The formats are not standardized. The Confidential Computing Consortium should be working toward that, but it's a slow process. There's IETF RATS. There's in-toto.io attestations. There's Azure's JWT thing. There's a signed serialized protocol buffer that I've decided is what Google is going to produce while we figure out all the "right" formats to use. There will be factions and absolute gridlock for multiple years if we require solidifying an abstraction for the kernel to manage all this logic before passing a report on to user space.
Understood. When that standardization process completes my expectation is that it slots into the common conveyance method and no need to go rewrite code that already knows how to interface with Keys to get attestation evidence.
I can get on board with that. I don't think there will be much cause for more than a handful of attestation requests with different report data, so it shouldn't overwhelm the key subsystem.
You really shouldn't be putting attestation validation logic in the kernel.
It was less putting validation logic in the kernel, and more hoping for a way to abstract some common parsing in advance of a true standard attestation format, but point taken.
I think we'll have hardware-provided blobs and host-provided cached collateral. The caching could be achieved with a hosted proxy server, but given SEV-SNP already has GET_EXT_GUEST_REQUEST to simplify delivery, I think it's fair to offer other technologies the chance at supporting a similar simple solution.
Everything else will have to come from the network or the workload itself.
It belongs outside of the VM entirely with the party that will only release access keys to the VM if it can prove it's running the software it claims, on the platform it claims. I think Windows puts a remote procedure call in their guest attestation driver to the Azure attestation service, and that is an anti-pattern in my mind.
I can not speak to the Windows implementation, but the Linux Keys subsystem is there to handle Key construction that may be requested by userspace or the kernel and may be serviced by built-in keys, device/platform instantiated keys, or keys retrieved via an upcall to userspace.
The observation is that existing calls to request_key() in the kernel likely have reason to be serviced by a confidential computing key server somewhere in the chain. So, might as well enlighten the Keys subsystem to retrieve this information and skip round trips to userspace run vendor specific ioctls. Make the kernel as self sufficient as possible, and make SEV, TDX, etc. developers talk more to each other about their needs.
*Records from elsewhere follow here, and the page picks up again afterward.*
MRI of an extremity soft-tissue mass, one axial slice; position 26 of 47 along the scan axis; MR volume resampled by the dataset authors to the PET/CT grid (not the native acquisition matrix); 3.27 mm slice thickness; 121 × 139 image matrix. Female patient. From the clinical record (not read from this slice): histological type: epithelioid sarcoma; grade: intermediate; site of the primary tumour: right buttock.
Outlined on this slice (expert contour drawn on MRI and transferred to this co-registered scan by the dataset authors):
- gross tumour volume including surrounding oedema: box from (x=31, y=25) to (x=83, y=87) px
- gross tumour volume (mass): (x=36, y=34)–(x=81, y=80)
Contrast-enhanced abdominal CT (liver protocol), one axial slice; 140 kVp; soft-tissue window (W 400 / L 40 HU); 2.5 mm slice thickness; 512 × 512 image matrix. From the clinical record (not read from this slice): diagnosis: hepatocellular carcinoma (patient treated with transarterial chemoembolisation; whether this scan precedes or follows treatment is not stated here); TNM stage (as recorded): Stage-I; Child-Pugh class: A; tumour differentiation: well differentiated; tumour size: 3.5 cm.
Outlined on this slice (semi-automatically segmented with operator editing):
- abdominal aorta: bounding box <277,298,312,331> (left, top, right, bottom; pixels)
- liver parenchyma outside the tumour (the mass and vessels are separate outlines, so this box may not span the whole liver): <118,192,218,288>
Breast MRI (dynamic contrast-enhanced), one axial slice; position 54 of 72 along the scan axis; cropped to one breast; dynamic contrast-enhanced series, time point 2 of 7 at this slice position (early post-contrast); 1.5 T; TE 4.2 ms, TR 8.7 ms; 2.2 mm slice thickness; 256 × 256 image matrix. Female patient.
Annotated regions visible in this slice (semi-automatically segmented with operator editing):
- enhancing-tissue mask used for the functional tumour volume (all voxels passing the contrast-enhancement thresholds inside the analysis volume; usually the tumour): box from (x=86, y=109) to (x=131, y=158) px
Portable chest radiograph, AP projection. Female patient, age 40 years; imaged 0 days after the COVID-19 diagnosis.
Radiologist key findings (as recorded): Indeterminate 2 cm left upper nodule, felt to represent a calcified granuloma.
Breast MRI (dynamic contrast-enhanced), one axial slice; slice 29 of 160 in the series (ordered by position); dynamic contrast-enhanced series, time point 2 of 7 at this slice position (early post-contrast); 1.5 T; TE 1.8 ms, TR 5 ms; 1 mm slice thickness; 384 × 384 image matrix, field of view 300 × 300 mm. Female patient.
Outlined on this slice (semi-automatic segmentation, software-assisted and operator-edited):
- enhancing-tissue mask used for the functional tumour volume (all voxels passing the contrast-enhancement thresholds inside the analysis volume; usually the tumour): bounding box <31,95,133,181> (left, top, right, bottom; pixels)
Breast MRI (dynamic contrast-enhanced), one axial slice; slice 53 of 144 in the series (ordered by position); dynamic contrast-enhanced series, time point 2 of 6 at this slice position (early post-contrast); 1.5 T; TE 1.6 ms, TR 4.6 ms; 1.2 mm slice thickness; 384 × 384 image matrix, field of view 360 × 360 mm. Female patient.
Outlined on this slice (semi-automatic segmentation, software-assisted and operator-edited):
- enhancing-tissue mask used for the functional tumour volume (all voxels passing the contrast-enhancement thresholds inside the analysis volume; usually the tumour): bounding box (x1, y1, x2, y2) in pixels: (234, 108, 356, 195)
That sounds reasonable. I think one wrinkle in the current design is that SGX and SEV-SNP provide derived keys as a thing separate from attestation but still based on firmware measurement, and TDX doesn't yet. It may in the future come with a TDX module update that gets derived keys through an SGX enclave–who knows. The MSG_KEY_REQ guest request for a SEV-SNP derived key has some bits and bobs to select different VM material to mix into the key derivation, so that would need to be in the API as well. It makes request_key a little weird to use for both. I don't even think there's a sufficient abstraction for the guest-attest device to provide, since there isn't a common REPORT_DATA + attestation level pair of inputs that drive it. If we're fine with a technology-tagged uninterpreted input blob for key derivation, and the device returns an error if the real hardware doesn't match the technology tag, then that could be an okay enough interface.
I could be convinced to leave MSG_KEY_REQ out of Linux entirely, but only for selfish reasons. The alternative is to set up a sealing key escrow service that releases sealing keys when a VM's attestation matches a pre-registered policy, which is extremely heavy-handed when you can enforce workload identity at VM launch time and have a safe derived key with this technology. I think there's a Decentriq blog post about setting that whole supply chain up ("swiss cheese to cheddar"), so they'd likely have some words about that.